Pour résumer, le vote FN s’est périphérisé dans sa propre zone d’influence. Sur notre carte, cela se traduit par des tons plus clairs sur les emplacements des villes.

Mélenchon ressuscite le communisme rural

La géographie électorale de Jean-Luc Mélenchon explique en partie la contre-performance du PS. Elle s’appuie également sur la vallée de la Drôme, et rencontre ses meilleurs succès dans les cantons où justement le PS a baissé depuis 2007.

L’implantation du Front de Gauche irradie depuis le Diois vers l’arrière-pays provençal. La coupure avec la vallée du Rhône apparaît très nettement.

Les éléments de comparaison sont plus difficiles à trouver, le Front de Gauche n’existant pas en tant que tel en 2007. On peut s’appuyer sur les résultats des Européennes de 2009, qui demeurent le premier scrutin national où était présente cette force politique.

Par rapport à 2009, l’électorat de Jean-Luc Mélenchon s’est ruralisé. Il y a trois ans, il s’appuyait davantage sur les fiefs récents du PCF. Le Diois, certes, mais également le canton de Portes-lès-Valence. Il était également assez présent dans les zones ouvrières du nord du département (Le Grand-Serre, Saint-Vallier). En 2012, il s’est complètement périphérisé, et ressemble à une réminiscence de la géographie électorale du communisme drômois d’avant 1981. Jean-Luc Mélenchon atteint son maximum (22,9 %) à Die. Il dépasse les 19 % dans toute la vallée de la Drôme et à Bourdeaux et La Chapelle-en-Vercors.

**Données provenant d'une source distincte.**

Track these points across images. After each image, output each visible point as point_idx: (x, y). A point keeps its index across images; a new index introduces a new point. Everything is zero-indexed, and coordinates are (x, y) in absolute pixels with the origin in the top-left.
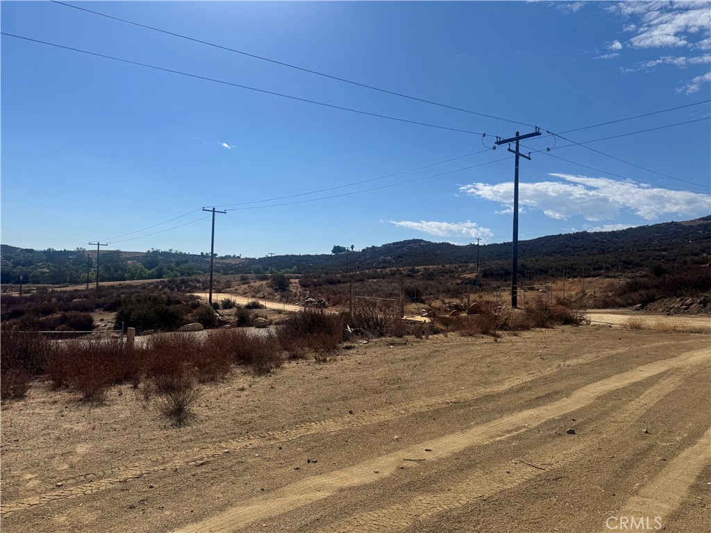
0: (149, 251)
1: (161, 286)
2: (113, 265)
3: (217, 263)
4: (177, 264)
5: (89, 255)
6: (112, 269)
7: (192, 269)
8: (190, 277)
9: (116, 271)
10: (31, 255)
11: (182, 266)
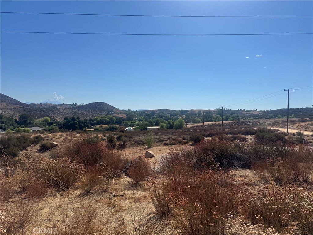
0: (215, 109)
1: (234, 124)
2: (208, 115)
3: (246, 113)
4: (232, 114)
5: (195, 111)
6: (207, 117)
7: (239, 116)
8: (244, 120)
9: (209, 118)
10: (175, 112)
11: (234, 115)
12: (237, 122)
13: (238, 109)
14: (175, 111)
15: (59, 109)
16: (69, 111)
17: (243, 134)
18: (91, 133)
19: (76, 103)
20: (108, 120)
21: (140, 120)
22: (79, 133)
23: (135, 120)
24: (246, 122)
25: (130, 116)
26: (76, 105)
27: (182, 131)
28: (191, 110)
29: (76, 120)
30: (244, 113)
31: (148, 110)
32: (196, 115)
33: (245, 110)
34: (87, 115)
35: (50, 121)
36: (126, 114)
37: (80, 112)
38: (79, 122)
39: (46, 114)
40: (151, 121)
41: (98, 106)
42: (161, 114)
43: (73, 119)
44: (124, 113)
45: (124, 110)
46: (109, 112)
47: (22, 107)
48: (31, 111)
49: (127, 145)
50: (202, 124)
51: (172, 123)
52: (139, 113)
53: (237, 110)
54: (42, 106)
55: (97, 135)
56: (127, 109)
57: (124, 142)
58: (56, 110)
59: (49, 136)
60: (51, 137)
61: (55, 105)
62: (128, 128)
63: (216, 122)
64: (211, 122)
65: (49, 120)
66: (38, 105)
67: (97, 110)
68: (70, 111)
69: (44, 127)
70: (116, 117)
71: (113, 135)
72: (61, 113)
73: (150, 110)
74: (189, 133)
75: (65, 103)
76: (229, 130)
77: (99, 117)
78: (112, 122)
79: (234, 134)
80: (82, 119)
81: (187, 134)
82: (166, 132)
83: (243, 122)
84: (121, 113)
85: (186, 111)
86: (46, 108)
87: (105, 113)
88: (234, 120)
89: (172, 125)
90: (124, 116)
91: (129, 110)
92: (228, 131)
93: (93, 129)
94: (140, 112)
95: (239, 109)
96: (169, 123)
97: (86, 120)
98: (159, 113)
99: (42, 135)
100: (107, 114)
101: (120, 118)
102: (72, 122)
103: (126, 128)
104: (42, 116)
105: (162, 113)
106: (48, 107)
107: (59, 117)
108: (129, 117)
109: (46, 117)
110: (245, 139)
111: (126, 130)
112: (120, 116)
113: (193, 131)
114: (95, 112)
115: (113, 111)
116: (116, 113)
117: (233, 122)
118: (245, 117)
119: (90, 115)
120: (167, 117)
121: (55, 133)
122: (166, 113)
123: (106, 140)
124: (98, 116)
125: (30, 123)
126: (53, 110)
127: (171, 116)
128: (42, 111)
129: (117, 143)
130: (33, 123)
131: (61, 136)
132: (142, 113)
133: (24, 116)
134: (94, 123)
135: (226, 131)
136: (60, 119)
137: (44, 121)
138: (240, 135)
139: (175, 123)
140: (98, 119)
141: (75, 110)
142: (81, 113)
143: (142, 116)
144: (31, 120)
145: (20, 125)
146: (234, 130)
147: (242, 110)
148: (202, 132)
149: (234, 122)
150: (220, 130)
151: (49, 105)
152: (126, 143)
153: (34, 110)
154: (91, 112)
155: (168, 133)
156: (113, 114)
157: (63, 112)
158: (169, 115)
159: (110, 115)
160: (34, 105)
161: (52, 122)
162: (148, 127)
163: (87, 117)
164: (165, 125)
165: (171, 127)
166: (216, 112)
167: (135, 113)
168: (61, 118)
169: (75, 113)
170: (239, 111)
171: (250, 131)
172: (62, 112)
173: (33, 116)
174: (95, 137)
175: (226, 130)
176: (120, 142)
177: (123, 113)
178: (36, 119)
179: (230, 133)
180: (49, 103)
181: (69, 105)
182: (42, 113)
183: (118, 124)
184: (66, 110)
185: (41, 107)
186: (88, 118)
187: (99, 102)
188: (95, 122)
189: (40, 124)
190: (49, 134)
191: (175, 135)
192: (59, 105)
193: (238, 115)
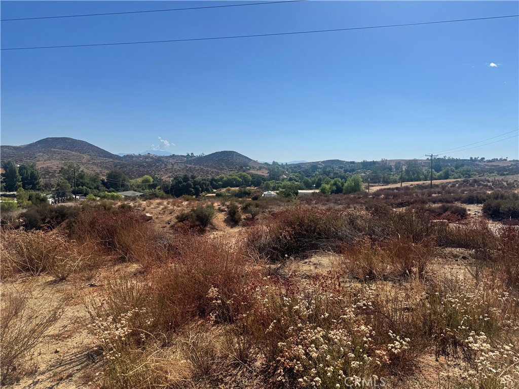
1: (457, 185)
2: (412, 170)
3: (486, 165)
4: (457, 168)
5: (389, 163)
6: (411, 173)
7: (470, 171)
8: (480, 178)
9: (414, 174)
10: (353, 165)
11: (461, 169)
12: (464, 181)
13: (471, 158)
14: (353, 163)
15: (166, 163)
16: (181, 166)
17: (463, 202)
18: (205, 200)
19: (192, 154)
20: (240, 180)
21: (290, 180)
22: (187, 201)
23: (284, 179)
24: (482, 181)
25: (275, 172)
26: (192, 157)
27: (355, 197)
28: (382, 161)
29: (190, 179)
30: (483, 164)
31: (306, 163)
32: (390, 169)
33: (484, 158)
34: (207, 172)
35: (153, 182)
36: (269, 169)
37: (197, 167)
38: (195, 183)
39: (147, 171)
40: (308, 181)
41: (226, 158)
42: (328, 169)
43: (186, 179)
44: (266, 169)
45: (266, 163)
46: (241, 167)
47: (112, 160)
48: (126, 167)
49: (258, 219)
50: (398, 185)
51: (340, 184)
52: (290, 168)
53: (469, 159)
54: (142, 159)
55: (213, 204)
56: (270, 162)
57: (254, 215)
58: (161, 165)
59: (141, 204)
60: (144, 206)
61: (162, 157)
62: (266, 193)
63: (425, 182)
64: (417, 181)
65: (152, 180)
66: (136, 157)
67: (223, 164)
68: (183, 166)
69: (143, 191)
70: (252, 175)
71: (237, 204)
72: (169, 169)
73: (309, 163)
74: (365, 200)
75: (176, 154)
76: (440, 195)
77: (226, 175)
78: (246, 183)
79: (447, 202)
80: (199, 178)
81: (361, 203)
82: (326, 198)
83: (475, 181)
84: (260, 168)
85: (374, 163)
86: (147, 162)
87: (236, 168)
88: (460, 177)
89: (341, 188)
90: (265, 173)
91: (274, 162)
92: (437, 197)
93: (214, 195)
94: (293, 166)
95: (473, 158)
96: (335, 184)
97: (205, 180)
98: (325, 168)
99: (132, 204)
100: (238, 171)
101: (259, 176)
102: (185, 183)
103: (264, 193)
104: (141, 175)
105: (330, 167)
106: (151, 160)
107: (167, 176)
108: (273, 175)
109: (146, 176)
110: (465, 210)
111: (263, 195)
112: (259, 173)
113: (374, 198)
114: (221, 167)
115: (248, 166)
116: (253, 168)
117: (456, 181)
118: (482, 172)
119: (212, 172)
120: (337, 173)
121: (151, 201)
122: (336, 167)
123: (225, 211)
124: (224, 174)
125: (123, 185)
126: (158, 164)
127: (346, 171)
128: (141, 166)
129: (243, 217)
130: (127, 185)
131: (159, 204)
132: (295, 167)
133: (114, 174)
134: (219, 185)
135: (434, 197)
136: (167, 179)
137: (143, 182)
138: (459, 204)
139: (346, 185)
140: (225, 179)
141: (190, 164)
142: (198, 170)
143: (296, 172)
144: (124, 180)
145: (108, 188)
146: (447, 196)
147: (479, 159)
148: (390, 198)
149: (458, 181)
150: (423, 194)
151: (152, 158)
152: (256, 217)
153: (129, 165)
154: (215, 168)
155: (328, 201)
156: (249, 170)
157: (172, 168)
158: (342, 171)
159: (244, 171)
160: (129, 157)
161: (155, 182)
162: (299, 191)
163: (208, 175)
164: (328, 187)
165: (339, 190)
166: (429, 163)
167: (284, 168)
168: (169, 177)
169: (191, 170)
170: (473, 161)
171: (477, 197)
172: (170, 167)
173: (128, 174)
174: (208, 207)
175: (433, 195)
176: (247, 215)
177: (264, 168)
178: (131, 178)
179: (440, 201)
180: (152, 154)
181: (182, 156)
182: (141, 169)
183: (255, 187)
184: (177, 165)
185: (140, 160)
186: (210, 177)
187: (226, 152)
188: (220, 183)
189: (138, 186)
190: (142, 202)
191: (340, 204)
192: (167, 157)
193: (469, 168)
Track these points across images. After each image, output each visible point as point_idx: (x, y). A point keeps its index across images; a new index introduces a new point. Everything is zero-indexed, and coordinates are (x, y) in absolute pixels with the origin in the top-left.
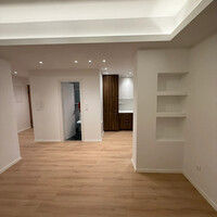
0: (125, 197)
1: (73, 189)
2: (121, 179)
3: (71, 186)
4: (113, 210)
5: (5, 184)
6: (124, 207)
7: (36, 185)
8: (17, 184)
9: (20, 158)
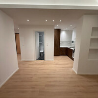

Lors des législatives de novembre 1946, le PCF dépassait les 30 % des inscrits à Bourdeaux, Châtillon-en-Diois, et Die. Il oscillait entre 25 et 30 % Luc-en-Diois et Saillans, et se situait dans la fourchette des 20-25 % à La Chapelle-en-Vercors et La Motte-Chalancon. En 1958, Bourdeaux et Châtillon résistent, en 1981 toute la vallée de la Drôme affiche des scores supérieurs à la moyenne nationale.

En mordant sur les Baronnies, où le PCF était également très fort en 1946, Jean-Luc Mélenchon réactive en partie le communisme drômois de l’après-guerre, dans des territoires passés depuis au PS, voire-même à droite. Il ne pouvait pas le faire sans affaiblir le PS.

Alors, la faute à Mélenchon la deuxième place de Hollande dans la Drôme ? Oui en grande partie, mais n’oublions pas la tendance de fond encore favorable à la droite, dans un département où le total droite – extrême-droite dépasse de deux points son niveau national. Depuis au moins deux présidentielles, la gauche semble de plus en plus cantonnée dans un arrière-pays rural, comme une amorce encore hypothétique de « varisation », ou tout au moins de « gardisation ».